Direction A: Convert the records, from the first line up to and including the line with "locality: Philippine Islands.", into a Markdown table with the columns Row and Entry. Number each line and leave out blank lines.

Given text:
*****

Aside. On our devices we use the term cpu0, cpu1 etc. to refer to a
switch port that is connected to a CPU. The CPU side of those
connections are chan0, chan1 ("channel"). I am not saying we have to
adopt those, but some unambiguous terms would be great in these
conversations.

>         your struct dsa_lag or without, we still have no bonding device
>         associated with it, so things like the balancing policy are not
>         really defined.
>

I have a different take on that. I do not think you need to create a
user-visible LAG at all in that case. You just setup the hardware to
treat the two CPU ports as a static LAG based on the information from
the DT. Then you attach the same rx handler to both. On tx you hash and
loadbalance on flows that allow it (FORWARDs on mv88e6xxx) and use the
primary CPU port for control traffic (FROM_CPU).

The CPU port is completely defined by the DT today, so I do not see why
we could not add balancing policy to that if it is ever required.

> I would like you to reiterate some of the reasons why you prefer having
> struct dsa_lag.

*****

Direction B: Update the passage of the DSA CPU port discussion from "Aside. On our" up to and including "conversations.", putting "discussions" in place of "conversations".

Dataset items:

*****

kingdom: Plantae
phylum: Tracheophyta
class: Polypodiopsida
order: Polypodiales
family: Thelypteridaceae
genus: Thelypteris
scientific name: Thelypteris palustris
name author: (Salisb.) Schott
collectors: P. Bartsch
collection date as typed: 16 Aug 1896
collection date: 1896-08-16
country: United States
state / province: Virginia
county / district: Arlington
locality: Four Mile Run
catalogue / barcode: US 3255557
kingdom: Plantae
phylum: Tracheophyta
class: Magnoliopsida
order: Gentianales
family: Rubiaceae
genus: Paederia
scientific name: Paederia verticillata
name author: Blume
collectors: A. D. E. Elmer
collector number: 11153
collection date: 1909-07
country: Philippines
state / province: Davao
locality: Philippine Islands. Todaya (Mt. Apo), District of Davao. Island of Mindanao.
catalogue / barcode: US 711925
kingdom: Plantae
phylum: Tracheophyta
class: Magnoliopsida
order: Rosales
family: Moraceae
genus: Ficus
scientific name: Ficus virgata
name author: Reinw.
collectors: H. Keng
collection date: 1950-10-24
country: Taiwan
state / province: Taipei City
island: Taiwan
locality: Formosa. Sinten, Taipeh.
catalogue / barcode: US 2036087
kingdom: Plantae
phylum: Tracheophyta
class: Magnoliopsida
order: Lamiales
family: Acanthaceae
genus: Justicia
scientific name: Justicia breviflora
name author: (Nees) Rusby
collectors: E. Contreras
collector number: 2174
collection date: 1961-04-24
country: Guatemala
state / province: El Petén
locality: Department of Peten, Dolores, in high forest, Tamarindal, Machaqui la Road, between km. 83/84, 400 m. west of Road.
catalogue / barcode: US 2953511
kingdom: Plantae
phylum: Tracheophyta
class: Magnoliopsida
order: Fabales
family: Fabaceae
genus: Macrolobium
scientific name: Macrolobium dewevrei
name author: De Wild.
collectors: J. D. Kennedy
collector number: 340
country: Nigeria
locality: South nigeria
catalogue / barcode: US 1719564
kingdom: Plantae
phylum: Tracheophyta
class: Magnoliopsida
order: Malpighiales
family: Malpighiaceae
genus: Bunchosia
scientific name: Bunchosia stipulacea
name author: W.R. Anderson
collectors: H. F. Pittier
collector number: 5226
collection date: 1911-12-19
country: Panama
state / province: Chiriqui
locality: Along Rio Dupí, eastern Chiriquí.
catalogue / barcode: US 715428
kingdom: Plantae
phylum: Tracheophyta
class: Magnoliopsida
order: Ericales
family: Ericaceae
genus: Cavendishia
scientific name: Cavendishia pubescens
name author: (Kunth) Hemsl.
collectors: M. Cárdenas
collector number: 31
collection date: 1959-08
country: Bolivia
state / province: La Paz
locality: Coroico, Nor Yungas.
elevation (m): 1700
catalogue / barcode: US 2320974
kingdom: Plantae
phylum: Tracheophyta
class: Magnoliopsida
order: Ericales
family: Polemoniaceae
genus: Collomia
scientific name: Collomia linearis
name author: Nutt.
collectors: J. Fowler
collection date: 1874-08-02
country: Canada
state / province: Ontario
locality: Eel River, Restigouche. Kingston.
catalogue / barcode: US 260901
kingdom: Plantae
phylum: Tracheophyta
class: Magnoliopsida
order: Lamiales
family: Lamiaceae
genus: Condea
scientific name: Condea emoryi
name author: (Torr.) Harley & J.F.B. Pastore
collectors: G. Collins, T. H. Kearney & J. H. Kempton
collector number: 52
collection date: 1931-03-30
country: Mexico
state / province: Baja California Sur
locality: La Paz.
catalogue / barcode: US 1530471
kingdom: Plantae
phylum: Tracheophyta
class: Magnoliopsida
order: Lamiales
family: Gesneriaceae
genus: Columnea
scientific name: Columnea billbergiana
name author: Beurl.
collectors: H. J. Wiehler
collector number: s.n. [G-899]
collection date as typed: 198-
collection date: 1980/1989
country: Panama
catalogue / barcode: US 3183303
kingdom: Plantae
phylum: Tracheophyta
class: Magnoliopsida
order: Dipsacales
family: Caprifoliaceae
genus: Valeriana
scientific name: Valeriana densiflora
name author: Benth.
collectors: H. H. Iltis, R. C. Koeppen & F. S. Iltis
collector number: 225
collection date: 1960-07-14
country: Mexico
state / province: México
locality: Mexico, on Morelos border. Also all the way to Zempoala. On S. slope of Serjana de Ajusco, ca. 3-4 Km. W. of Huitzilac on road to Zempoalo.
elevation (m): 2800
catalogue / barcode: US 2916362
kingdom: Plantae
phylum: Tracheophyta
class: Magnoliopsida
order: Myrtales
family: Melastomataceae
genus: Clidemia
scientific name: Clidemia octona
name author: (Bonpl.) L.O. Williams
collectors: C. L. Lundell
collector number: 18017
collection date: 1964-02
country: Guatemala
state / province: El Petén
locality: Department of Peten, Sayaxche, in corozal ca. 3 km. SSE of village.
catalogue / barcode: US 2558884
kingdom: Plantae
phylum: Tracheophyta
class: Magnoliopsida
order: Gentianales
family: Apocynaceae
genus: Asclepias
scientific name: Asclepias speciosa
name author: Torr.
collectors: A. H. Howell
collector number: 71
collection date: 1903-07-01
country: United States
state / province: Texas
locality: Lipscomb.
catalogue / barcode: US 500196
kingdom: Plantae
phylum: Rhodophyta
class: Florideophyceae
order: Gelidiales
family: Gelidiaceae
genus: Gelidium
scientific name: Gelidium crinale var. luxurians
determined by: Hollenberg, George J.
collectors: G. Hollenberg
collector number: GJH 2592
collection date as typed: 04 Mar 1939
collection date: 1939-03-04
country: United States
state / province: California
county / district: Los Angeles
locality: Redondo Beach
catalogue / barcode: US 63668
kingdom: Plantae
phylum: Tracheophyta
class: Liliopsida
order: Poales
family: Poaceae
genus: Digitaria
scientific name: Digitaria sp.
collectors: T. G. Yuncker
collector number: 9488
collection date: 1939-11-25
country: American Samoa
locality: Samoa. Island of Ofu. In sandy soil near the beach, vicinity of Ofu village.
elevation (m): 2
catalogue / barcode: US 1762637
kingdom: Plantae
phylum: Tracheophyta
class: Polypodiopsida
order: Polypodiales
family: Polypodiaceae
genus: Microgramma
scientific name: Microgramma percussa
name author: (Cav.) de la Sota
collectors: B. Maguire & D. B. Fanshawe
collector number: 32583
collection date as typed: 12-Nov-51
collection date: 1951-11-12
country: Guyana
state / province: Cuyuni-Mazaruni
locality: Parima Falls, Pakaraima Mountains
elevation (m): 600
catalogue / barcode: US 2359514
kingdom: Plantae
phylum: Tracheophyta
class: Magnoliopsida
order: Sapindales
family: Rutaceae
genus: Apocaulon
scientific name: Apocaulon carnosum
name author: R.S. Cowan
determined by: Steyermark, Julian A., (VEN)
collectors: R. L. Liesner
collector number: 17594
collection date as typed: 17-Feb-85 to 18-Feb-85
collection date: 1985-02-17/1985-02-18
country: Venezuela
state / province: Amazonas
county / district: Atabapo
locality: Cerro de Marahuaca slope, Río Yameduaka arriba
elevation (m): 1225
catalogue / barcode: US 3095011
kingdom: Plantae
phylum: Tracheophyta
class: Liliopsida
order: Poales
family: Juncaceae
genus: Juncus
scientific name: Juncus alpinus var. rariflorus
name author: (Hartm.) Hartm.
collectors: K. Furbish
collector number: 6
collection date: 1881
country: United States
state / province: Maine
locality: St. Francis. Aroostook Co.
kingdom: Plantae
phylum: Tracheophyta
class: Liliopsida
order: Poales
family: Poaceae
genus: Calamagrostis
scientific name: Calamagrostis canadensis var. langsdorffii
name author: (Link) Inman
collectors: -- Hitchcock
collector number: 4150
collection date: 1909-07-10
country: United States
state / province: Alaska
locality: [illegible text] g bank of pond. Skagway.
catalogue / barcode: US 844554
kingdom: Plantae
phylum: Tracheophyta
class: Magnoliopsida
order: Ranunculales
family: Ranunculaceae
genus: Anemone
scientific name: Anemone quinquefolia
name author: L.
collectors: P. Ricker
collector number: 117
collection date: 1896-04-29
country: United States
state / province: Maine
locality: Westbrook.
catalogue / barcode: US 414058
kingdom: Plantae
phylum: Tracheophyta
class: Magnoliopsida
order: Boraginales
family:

*****

Result A:
| Row | Entry |
|---|---|
| 1 | kingdom: Plantae |
| 2 | phylum: Tracheophyta |
| 3 | class: Polypodiopsida |
| 4 | order: Polypodiales |
| 5 | family: Thelypteridaceae |
| 6 | genus: Thelypteris |
| 7 | scientific name: Thelypteris palustris |
| 8 | name author: (Salisb.) Schott |
| 9 | collectors: P. Bartsch |
| 10 | collection date as typed: 16 Aug 1896 |
| 11 | collection date: 1896-08-16 |
| 12 | country: United States |
| 13 | state / province: Virginia |
| 14 | county / district: Arlington |
| 15 | locality: Four Mile Run |
| 16 | catalogue / barcode: US 3255557 |
| 17 | kingdom: Plantae |
| 18 | phylum: Tracheophyta |
| 19 | class: Magnoliopsida |
| 20 | order: Gentianales |
| 21 | family: Rubiaceae |
| 22 | genus: Paederia |
| 23 | scientific name: Paederia verticillata |
| 24 | name author: Blume |
| 25 | collectors: A. D. E. Elmer |
| 26 | collector number: 11153 |
| 27 | collection date: 1909-07 |
| 28 | country: Philippines |
| 29 | state / province: Davao |
| 30 | locality: Philippine Islands. Todaya (Mt. Apo), District of Davao. Island of Mindanao. |

Result B:
Aside. On our devices we use the term cpu0, cpu1 etc. to refer to a
switch port that is connected to a CPU. The CPU side of those
connections are chan0, chan1 ("channel"). I am not saying we have to
adopt those, but some unambiguous terms would be great in these
discussions.